> Task brief:
Reproduce the records word for word, beginning at the start of the records and continuing through the line that contains "Which category has", with that line included.

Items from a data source
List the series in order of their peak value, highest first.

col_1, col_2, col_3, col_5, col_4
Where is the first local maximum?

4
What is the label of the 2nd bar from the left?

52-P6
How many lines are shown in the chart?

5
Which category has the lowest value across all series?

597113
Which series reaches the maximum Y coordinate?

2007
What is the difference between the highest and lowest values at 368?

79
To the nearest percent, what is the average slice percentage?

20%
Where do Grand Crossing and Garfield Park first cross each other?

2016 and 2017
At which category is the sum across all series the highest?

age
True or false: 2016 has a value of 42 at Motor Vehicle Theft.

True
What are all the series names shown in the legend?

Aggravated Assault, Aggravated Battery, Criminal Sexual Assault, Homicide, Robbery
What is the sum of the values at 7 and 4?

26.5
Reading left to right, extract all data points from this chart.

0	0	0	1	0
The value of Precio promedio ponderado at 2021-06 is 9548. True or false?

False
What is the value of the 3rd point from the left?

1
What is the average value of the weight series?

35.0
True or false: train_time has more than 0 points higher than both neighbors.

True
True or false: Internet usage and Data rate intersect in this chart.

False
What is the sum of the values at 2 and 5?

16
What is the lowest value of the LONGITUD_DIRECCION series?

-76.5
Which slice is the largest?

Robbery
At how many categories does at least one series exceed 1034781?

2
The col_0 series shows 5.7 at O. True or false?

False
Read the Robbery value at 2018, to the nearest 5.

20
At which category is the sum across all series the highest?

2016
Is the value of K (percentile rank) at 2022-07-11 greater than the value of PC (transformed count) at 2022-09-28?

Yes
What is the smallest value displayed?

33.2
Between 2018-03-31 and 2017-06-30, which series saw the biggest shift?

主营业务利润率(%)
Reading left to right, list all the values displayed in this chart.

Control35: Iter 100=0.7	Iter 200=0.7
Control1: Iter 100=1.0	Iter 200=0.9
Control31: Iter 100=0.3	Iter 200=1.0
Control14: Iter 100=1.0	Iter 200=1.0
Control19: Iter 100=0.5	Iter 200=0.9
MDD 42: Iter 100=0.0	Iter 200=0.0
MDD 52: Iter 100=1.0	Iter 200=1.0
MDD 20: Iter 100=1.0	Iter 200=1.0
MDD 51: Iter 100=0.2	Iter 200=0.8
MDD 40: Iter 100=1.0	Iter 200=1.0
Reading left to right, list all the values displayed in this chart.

> Response:
List the series in order of their peak value, highest first.

col_1, col_2, col_3, col_5, col_4
Where is the first local maximum?

4
What is the label of the 2nd bar from the left?

52-P6
How many lines are shown in the chart?

5
Which category has the lowest value across all series?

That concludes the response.